■ Supplied entries ■
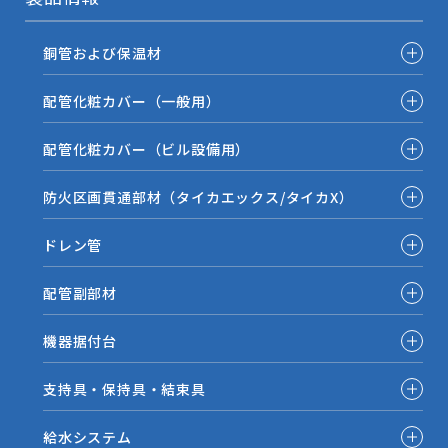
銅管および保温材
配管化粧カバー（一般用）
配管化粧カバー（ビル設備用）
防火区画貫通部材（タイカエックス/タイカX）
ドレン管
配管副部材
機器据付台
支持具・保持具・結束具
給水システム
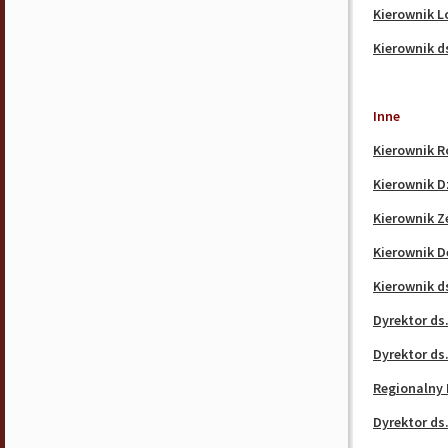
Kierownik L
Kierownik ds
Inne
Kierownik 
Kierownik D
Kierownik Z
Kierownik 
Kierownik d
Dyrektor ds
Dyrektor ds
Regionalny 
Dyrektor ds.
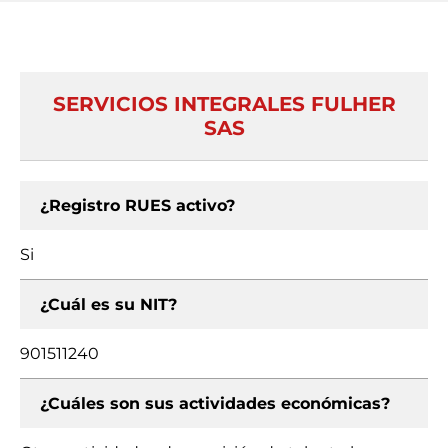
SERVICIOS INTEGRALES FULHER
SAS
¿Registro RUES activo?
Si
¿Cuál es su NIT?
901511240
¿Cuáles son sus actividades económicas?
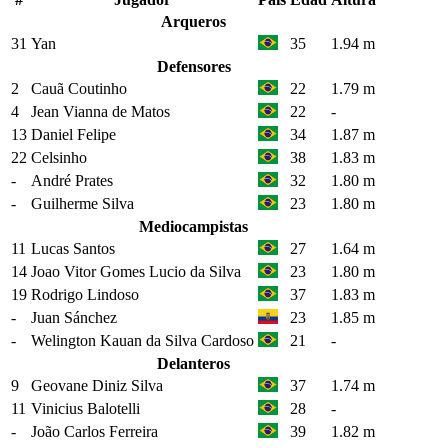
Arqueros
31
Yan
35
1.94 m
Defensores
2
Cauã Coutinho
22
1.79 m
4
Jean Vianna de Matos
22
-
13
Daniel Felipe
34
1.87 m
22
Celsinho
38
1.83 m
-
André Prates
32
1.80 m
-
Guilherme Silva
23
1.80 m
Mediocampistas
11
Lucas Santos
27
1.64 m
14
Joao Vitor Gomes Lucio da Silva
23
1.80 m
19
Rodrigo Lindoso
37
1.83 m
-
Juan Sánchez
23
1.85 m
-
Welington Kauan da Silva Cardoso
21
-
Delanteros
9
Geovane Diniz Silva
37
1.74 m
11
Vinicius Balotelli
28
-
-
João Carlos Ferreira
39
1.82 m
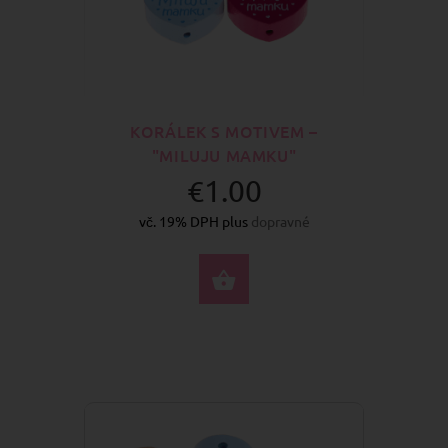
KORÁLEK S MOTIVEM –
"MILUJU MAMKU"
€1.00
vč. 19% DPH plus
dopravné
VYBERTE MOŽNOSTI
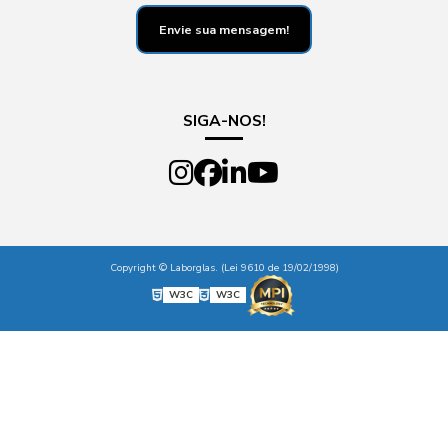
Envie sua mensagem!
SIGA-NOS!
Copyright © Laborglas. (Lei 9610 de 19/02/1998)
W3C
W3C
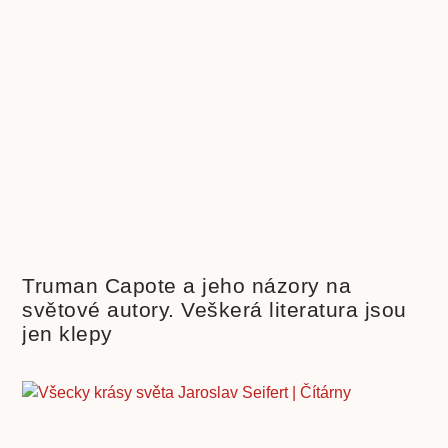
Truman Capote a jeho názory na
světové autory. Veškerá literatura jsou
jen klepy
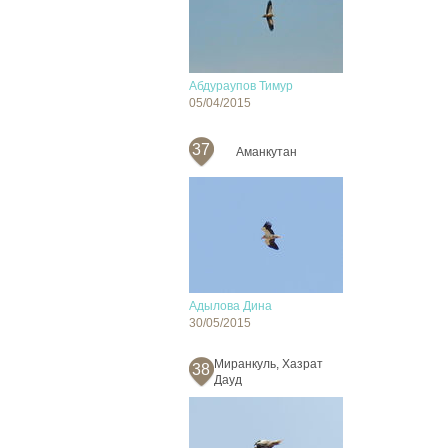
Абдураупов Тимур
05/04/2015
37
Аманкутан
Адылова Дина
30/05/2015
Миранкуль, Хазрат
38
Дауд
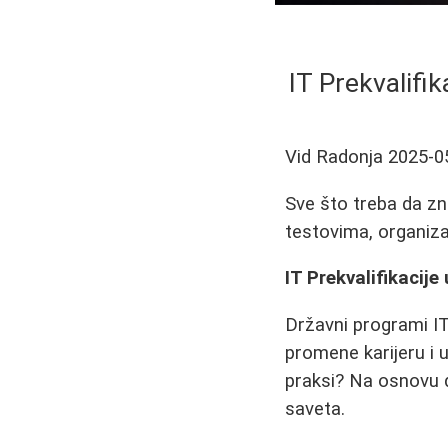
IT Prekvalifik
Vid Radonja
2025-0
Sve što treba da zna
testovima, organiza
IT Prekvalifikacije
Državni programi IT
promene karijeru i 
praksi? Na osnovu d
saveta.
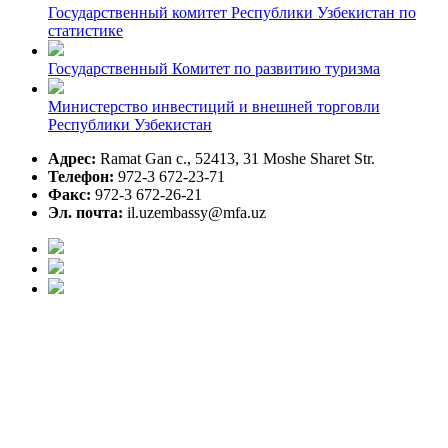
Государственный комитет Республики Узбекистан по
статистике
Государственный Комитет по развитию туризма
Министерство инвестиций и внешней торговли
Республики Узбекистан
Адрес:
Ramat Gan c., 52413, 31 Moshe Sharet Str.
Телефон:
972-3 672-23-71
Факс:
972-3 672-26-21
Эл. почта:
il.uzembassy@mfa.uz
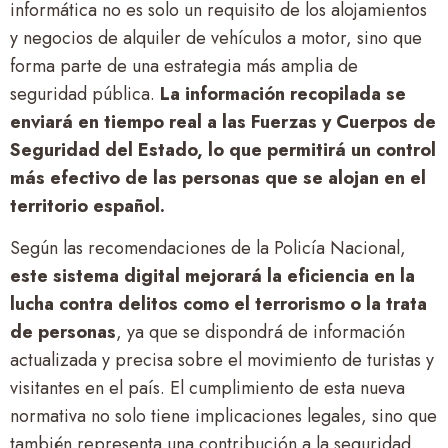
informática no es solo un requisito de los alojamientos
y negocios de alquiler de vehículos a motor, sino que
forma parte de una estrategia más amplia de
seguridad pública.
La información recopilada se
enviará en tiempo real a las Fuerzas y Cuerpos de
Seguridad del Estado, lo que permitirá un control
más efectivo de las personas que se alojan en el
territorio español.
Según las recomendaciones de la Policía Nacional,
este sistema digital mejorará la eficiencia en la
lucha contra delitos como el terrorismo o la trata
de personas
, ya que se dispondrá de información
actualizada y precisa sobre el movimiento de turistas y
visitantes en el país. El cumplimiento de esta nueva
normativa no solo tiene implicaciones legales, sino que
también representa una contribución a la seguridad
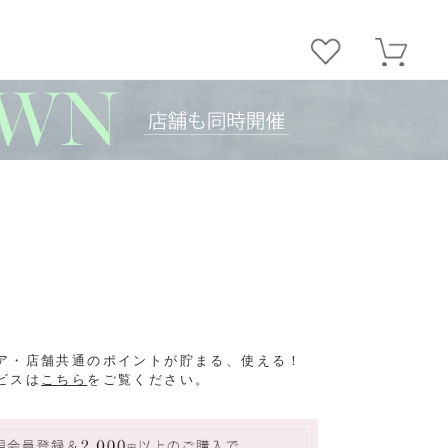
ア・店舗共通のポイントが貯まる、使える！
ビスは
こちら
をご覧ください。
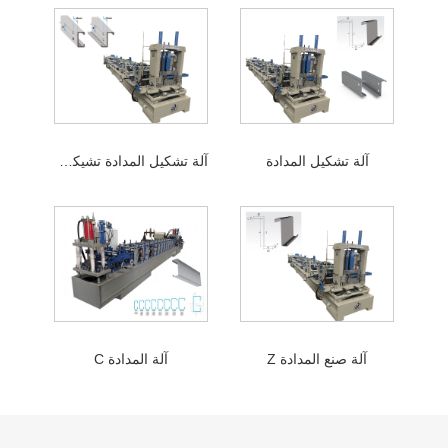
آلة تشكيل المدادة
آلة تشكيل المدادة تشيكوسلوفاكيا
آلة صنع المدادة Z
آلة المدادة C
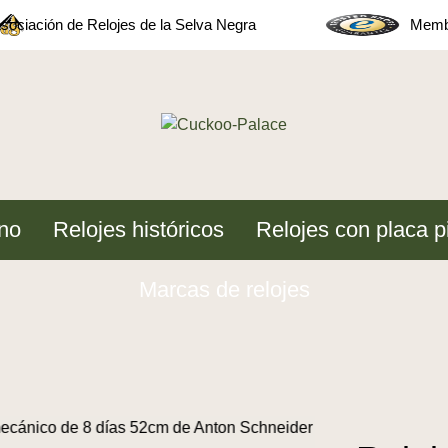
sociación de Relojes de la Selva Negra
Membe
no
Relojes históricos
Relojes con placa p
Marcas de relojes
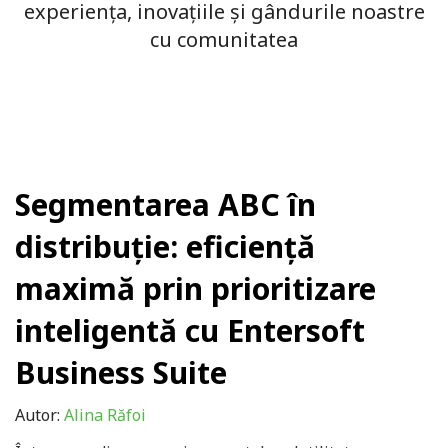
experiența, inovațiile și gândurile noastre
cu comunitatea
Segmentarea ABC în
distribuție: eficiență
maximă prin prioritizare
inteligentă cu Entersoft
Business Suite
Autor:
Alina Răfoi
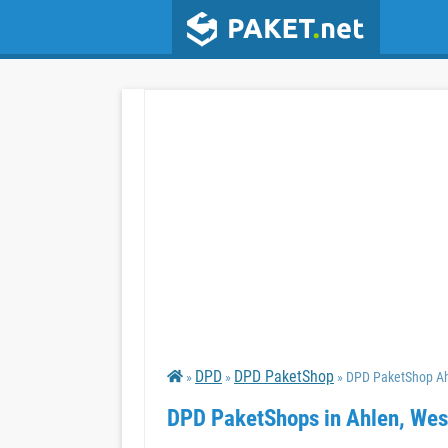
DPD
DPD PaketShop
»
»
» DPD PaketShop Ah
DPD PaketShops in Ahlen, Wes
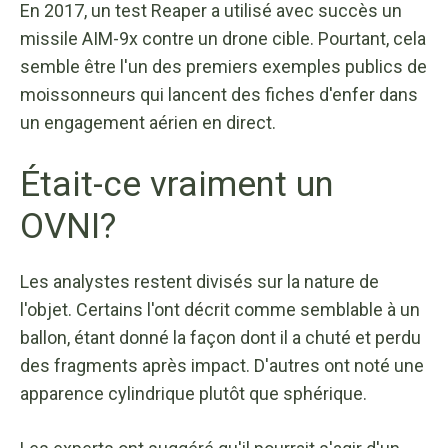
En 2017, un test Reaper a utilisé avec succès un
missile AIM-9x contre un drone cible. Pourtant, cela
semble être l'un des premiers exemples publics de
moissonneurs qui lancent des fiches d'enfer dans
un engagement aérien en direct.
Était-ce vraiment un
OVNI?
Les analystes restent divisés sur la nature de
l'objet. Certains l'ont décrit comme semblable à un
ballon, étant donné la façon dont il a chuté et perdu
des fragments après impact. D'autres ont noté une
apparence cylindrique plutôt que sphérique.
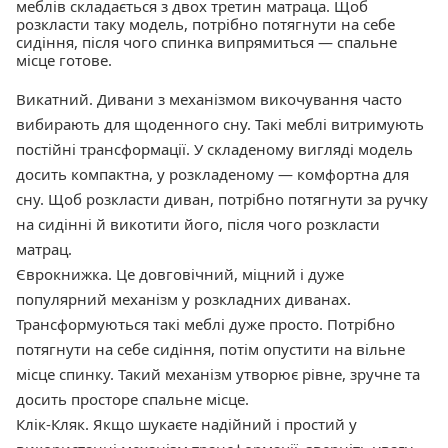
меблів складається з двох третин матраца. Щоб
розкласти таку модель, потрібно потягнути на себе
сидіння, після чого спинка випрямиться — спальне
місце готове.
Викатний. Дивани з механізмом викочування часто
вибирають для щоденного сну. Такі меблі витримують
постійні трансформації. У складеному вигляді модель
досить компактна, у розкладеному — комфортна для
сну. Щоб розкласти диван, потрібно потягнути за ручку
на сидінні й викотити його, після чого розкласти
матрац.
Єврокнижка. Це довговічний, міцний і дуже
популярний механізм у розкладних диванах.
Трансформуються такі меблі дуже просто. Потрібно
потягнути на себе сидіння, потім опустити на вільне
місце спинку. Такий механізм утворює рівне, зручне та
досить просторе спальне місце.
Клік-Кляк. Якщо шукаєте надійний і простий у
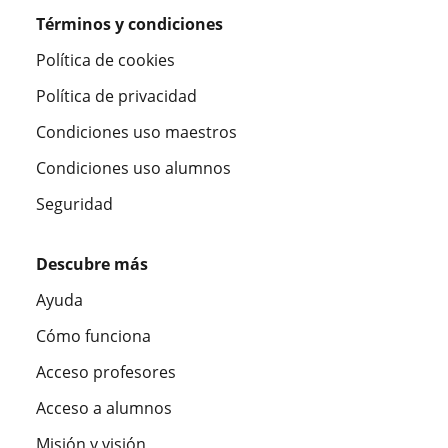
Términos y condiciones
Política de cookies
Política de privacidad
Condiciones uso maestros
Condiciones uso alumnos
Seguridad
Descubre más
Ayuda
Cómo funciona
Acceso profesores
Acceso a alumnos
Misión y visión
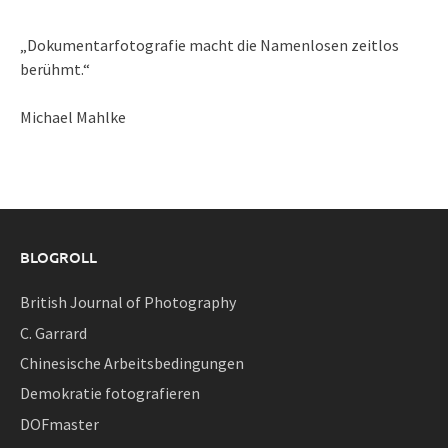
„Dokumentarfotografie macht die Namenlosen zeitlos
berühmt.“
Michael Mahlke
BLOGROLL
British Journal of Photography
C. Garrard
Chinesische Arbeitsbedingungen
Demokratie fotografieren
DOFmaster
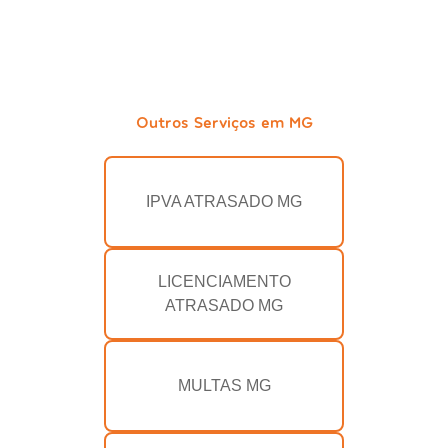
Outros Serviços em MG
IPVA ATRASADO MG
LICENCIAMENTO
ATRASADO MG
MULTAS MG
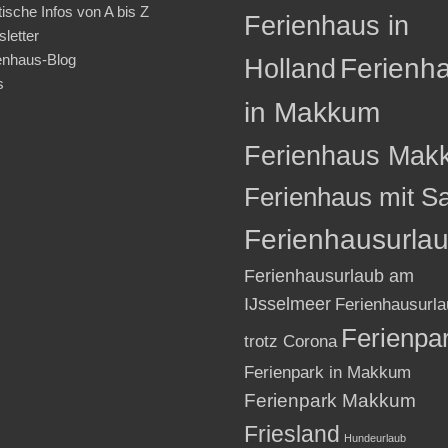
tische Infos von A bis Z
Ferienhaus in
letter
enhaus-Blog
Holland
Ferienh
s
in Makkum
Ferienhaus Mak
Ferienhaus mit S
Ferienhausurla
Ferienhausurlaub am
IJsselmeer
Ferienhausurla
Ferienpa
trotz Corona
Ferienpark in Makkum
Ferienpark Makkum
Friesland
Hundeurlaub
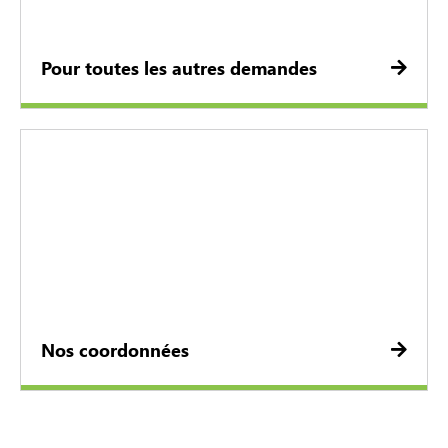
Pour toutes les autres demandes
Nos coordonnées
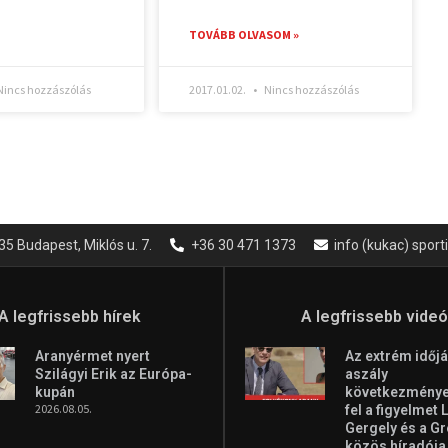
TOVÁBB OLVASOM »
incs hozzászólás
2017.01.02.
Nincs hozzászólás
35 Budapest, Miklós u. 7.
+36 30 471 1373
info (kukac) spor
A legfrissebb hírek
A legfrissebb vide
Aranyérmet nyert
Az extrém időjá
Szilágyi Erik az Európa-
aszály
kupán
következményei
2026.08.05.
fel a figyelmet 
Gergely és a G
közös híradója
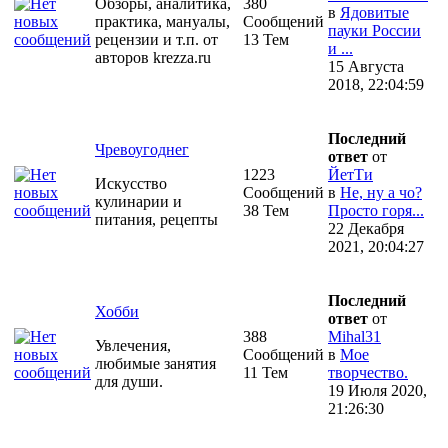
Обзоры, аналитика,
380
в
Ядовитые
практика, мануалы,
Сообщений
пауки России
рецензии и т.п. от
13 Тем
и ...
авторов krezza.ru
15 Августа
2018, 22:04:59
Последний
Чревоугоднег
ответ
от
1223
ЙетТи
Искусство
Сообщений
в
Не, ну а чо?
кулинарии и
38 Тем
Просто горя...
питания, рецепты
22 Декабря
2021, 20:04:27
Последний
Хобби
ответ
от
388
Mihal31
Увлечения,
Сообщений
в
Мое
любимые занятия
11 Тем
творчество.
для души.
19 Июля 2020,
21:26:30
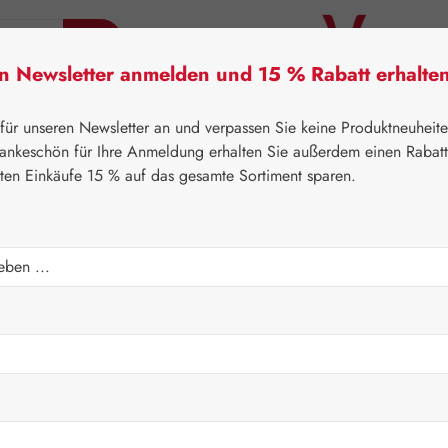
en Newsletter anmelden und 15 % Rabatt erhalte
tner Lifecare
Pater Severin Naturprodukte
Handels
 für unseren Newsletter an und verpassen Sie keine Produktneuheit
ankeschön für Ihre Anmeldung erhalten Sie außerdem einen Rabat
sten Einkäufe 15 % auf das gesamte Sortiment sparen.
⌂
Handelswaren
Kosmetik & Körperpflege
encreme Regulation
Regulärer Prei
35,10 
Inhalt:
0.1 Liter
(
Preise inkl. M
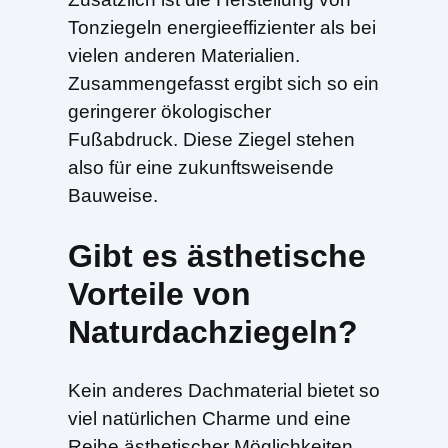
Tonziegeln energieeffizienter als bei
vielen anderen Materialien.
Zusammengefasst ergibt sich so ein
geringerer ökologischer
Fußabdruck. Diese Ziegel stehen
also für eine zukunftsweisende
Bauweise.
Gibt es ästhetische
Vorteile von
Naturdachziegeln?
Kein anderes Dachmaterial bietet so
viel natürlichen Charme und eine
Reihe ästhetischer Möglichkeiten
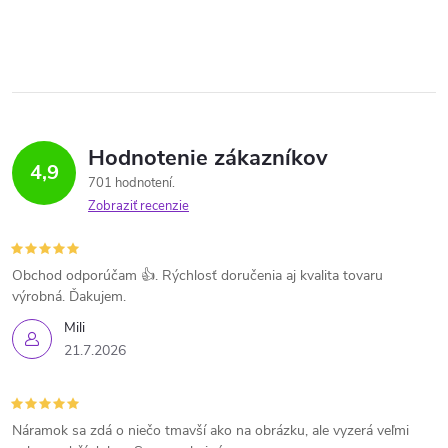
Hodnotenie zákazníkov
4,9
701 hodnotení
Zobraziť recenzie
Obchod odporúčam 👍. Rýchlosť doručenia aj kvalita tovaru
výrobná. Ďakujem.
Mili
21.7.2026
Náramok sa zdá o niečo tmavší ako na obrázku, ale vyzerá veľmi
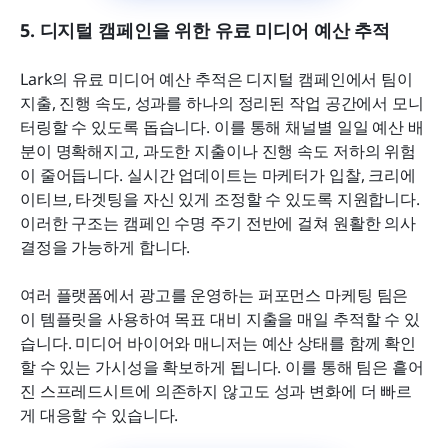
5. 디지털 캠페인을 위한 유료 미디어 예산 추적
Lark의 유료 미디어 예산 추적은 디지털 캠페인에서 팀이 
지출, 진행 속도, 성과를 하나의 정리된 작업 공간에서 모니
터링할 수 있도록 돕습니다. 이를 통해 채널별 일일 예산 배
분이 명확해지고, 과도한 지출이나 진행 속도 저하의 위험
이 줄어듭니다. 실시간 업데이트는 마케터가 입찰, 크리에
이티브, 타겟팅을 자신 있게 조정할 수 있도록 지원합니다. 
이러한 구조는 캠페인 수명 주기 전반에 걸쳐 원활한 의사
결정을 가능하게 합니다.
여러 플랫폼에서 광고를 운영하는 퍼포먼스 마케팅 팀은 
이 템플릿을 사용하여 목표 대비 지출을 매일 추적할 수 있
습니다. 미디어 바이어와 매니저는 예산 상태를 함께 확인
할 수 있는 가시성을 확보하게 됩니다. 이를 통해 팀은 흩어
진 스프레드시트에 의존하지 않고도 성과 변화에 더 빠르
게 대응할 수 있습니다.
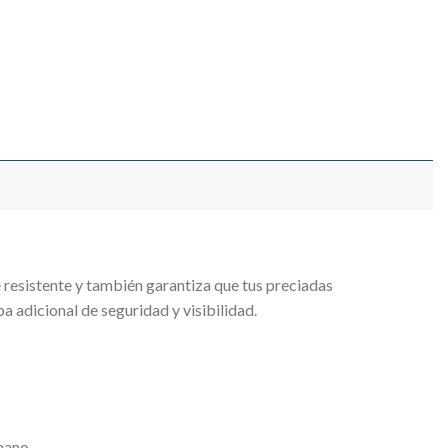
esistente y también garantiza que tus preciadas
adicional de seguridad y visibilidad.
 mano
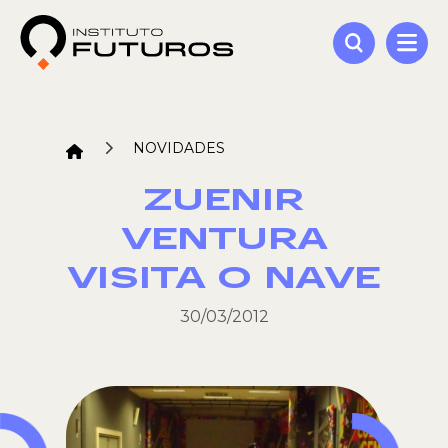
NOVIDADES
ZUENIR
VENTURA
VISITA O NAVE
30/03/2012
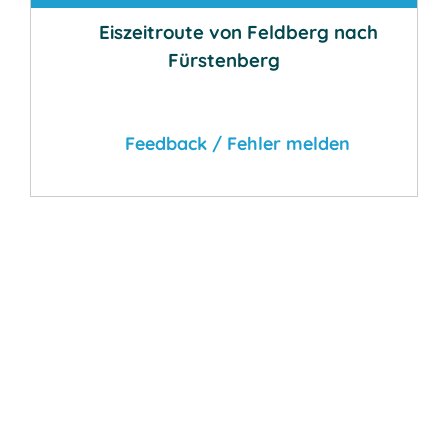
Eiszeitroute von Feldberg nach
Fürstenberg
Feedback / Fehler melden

■ Task item ■
Nothing but a number should be given: the count of lines in the entries that contain the word "досить".

■ Output for this task ■
2